• **WORK REQUEST**: Copy every entry as is. Leave images out.

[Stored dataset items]
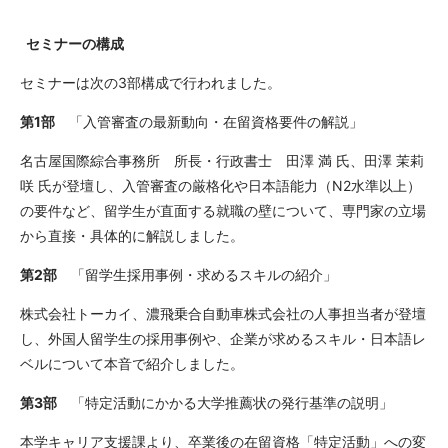
セミナーの構成
セミナーは次の
3
部構成で行われました。
第
1
部
「入管審査の最新動向・在留資格要件の解説」
名古屋国際綜合事務所 所長・行政書士 田澤 満 氏、田澤 茉莉
咲 氏が登壇し、入管審査の厳格化や日本語能力（
N2
水準以上）
の要件など、留学生が直面する就職の壁について、専門家の立場
から直接・具体的に解説しました。
第
2
部
「留学生採用事例・求めるスキルの紹介」
株式会社トーカイ、濃飛乗合自動車株式会社の人事担当者が登壇
し、外国人留学生の採用事例や、企業が求めるスキル・日本語レ
ベルについて本音で紹介しました。
第
3
部
「特定活動にかかる大学推薦状の発行基準の説明」
本学キャリア支援課より、卒業後の在留資格「特定活動」への変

• **WRITTEN RESPONSE**:
セミナーの構成
セミナーは次の
3
部構成で行われました。
第
1
部
「入管審査の最新動向・在留資格要件の解説」
名古屋国際綜合事務所 所長・行政書士 田澤 満 氏、田澤 茉莉
咲 氏が登壇し、入管審査の厳格化や日本語能力（
N2
水準以上）
の要件など、留学生が直面する就職の壁について、専門家の立場
から直接・具体的に解説しました。
第
2
部
「留学生採用事例・求めるスキルの紹介」
株式会社トーカイ、濃飛乗合自動車株式会社の人事担当者が登壇
し、外国人留学生の採用事例や、企業が求めるスキル・日本語レ
ベルについて本音で紹介しました。
第
3
部
「特定活動にかかる大学推薦状の発行基準の説明」
本学キャリア支援課より、卒業後の在留資格「特定活動」への変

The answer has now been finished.